WASHINGTON — Alors qu’elle s’apprête à présenter son budget 2026, l’administration Trump a saisi jeudi la Cour suprême pour annuler une décision judiciaire maintenant en vigueur le statut de protection temporaire (TPS) de quelque 350 000 Vénézuéliens vivant légalement aux États-Unis. Une décision qui pourrait exposer ces migrants à des expulsions massives.
Le département de la Justice a demandé à la plus haute juridiction du pays de suspendre le jugement rendu par un tribunal fédéral de San Francisco, qui empêche la suppression du TPS pour les Vénézuéliens, un dispositif qui aurait autrement expiré le mois dernier. Ce statut accorde un permis de séjour et de travail à des ressortissants étrangers déjà présents sur le territoire américain, lorsque leur pays d’origine est jugé trop dangereux pour un retour, en raison de catastrophes naturelles ou de troubles politiques.
Cette nouvelle tentative judiciaire intervient après que la Cour d’appel a rejeté une précédente requête de l’administration. Depuis son retour au pouvoir, le président Donald Trump multiplie les démarches pour restreindre l’immigration, notamment en mettant fin à des statuts spéciaux qui permettent à certains groupes de rester aux États-Unis. Outre les Vénézuéliens, environ 500 000 Haïtiens ont aussi vu leur TPS remis en question. L’administration Trump entend mettre un terme à ces protections, accordées historiquement par périodes de 18 mois.
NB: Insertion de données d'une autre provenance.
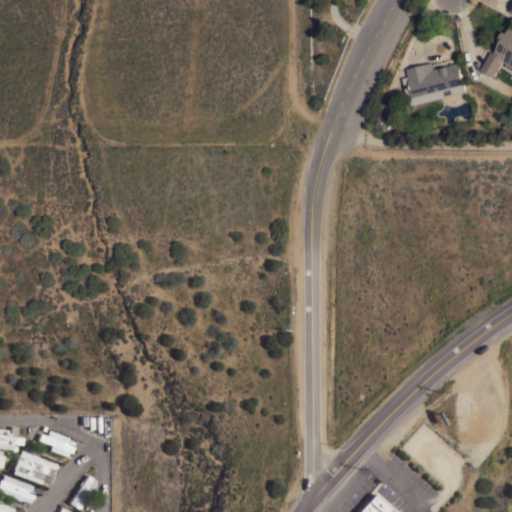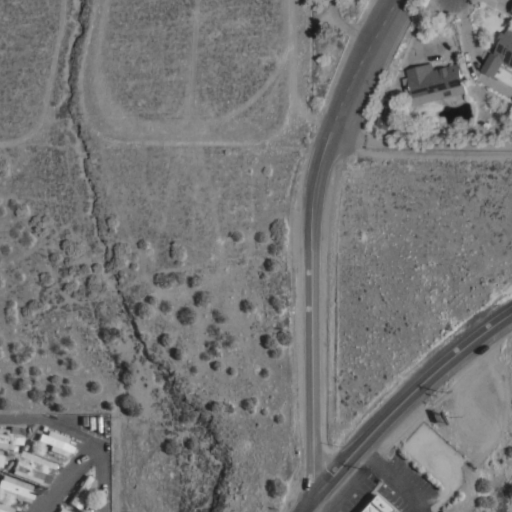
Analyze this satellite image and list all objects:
road: (346, 28)
building: (499, 51)
building: (500, 52)
building: (431, 81)
building: (432, 81)
road: (315, 248)
road: (399, 404)
road: (50, 424)
building: (8, 439)
building: (54, 441)
building: (54, 443)
building: (0, 457)
building: (32, 466)
building: (31, 468)
road: (395, 475)
road: (102, 477)
road: (68, 478)
building: (14, 488)
building: (15, 488)
building: (80, 490)
building: (78, 492)
building: (371, 505)
building: (371, 505)
building: (5, 507)
building: (62, 510)
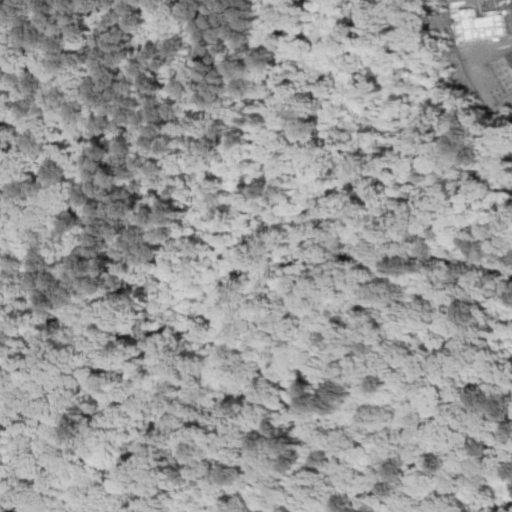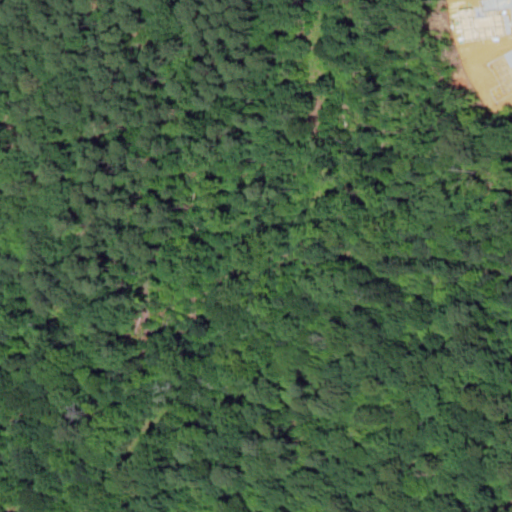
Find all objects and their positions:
building: (485, 20)
building: (501, 73)
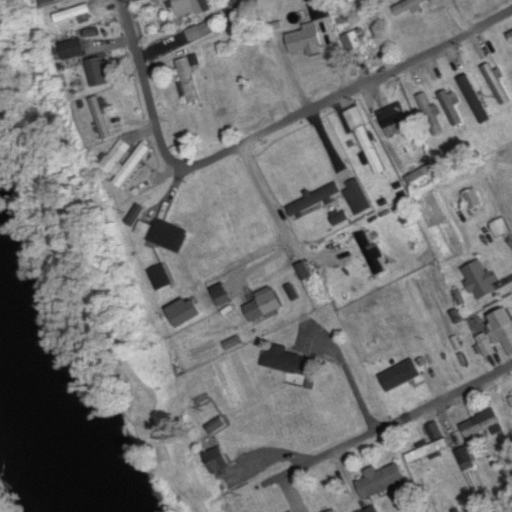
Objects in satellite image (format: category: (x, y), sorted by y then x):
building: (412, 6)
building: (191, 7)
building: (74, 14)
building: (201, 31)
building: (306, 41)
building: (75, 50)
building: (100, 72)
building: (188, 78)
building: (497, 84)
building: (264, 97)
building: (475, 99)
building: (453, 112)
building: (431, 114)
building: (103, 118)
building: (396, 119)
road: (267, 133)
building: (366, 139)
building: (128, 163)
building: (333, 199)
building: (500, 228)
building: (165, 234)
building: (371, 253)
building: (482, 279)
building: (264, 305)
building: (503, 328)
building: (289, 365)
building: (511, 397)
river: (43, 421)
road: (391, 425)
building: (483, 425)
building: (431, 444)
building: (466, 459)
building: (239, 479)
building: (383, 481)
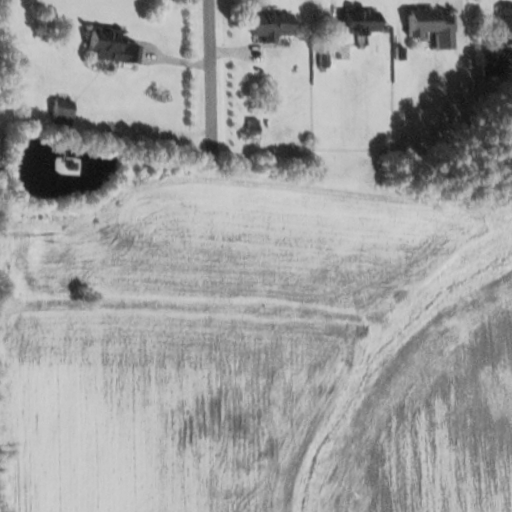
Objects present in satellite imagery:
building: (358, 23)
building: (269, 25)
building: (503, 25)
building: (429, 27)
building: (109, 47)
building: (490, 66)
road: (211, 77)
building: (60, 112)
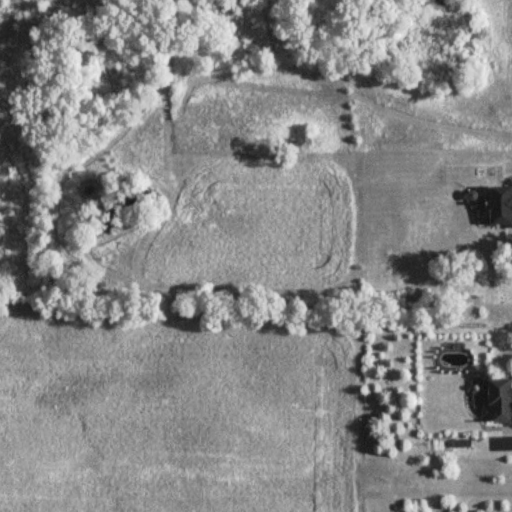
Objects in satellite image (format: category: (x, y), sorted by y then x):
building: (498, 209)
building: (498, 209)
building: (496, 400)
building: (496, 400)
crop: (175, 420)
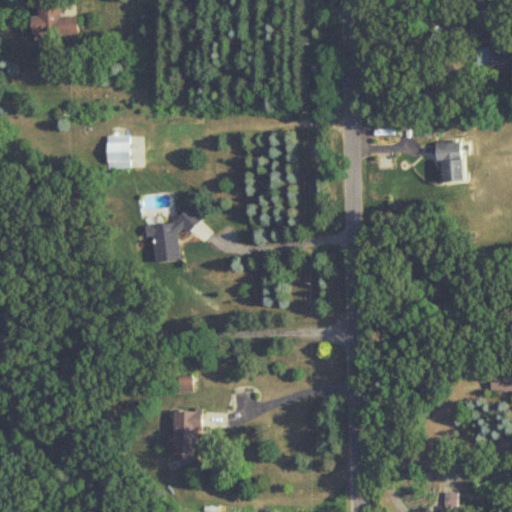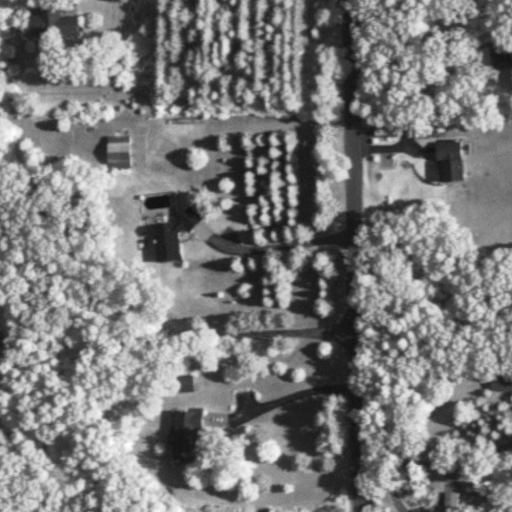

La demande à la Cour suprême coïncide avec une autre décision rendue au Texas le même jour, où un juge fédéral a jugé illégale l’utilisation d’une loi datant du XVIIIe siècle — initialement prévue pour les temps de guerre — afin de justifier l’expulsion de Vénézuéliens. Bien que les deux affaires soient distinctes, elles reflètent une intensification des efforts de l’exécutif pour redéfinir en profondeur la politique migratoire américaine.
Cette stratégie s’inscrit dans une dynamique plus large d’exercice musclé du pouvoir fédéral. Le président Trump a récemment signé un décret ordonnant la suppression du financement public de la NPR et de PBS, accusées par la Maison Blanche de diffuser une “propagande radicale déguisée en actualité”. Ces actions s’ajoutent à une série de mesures visant à affaiblir les institutions perçues comme critiques de l’administration, allant des organismes culturels à certains médias publics.
Dans ce climat de tensions institutionnelles, un sondage AP-NORC publié jeudi révèle que près de la moitié des Américains estiment que le président concentre trop de pouvoir, tandis qu’une majorité considère que les tribunaux fédéraux exercent leur autorité de manière appropriée. Chez les républicains, toutefois, l’opinion est inversée : environ un sur deux juge que ce sont les juges qui empiètent excessivement sur le pouvoir exécutif.
En parallèle, l’administration a annoncé la levée d’un ancien décret de déségrégation scolaire en Louisiane, considérée par les autorités comme un “reliquat historique inutile”. Cette décision s’inscrit dans une volonté affichée de tourner la page de certains héritages juridiques de la lutte pour les droits civiques, suscitant à la fois espoirs et inquiétudes.
L’ensemble de ces développements souligne la volonté de Donald Trump d’imprimer une marque forte sur l’appareil d’État, en particulier en matière d’immigration et de gouvernance fédérale. En s’attaquant aux protections accordées à des centaines de milliers de migrants vénézuéliens, l’administration engage un bras de fer judiciaire à forts enjeux humains et politiques.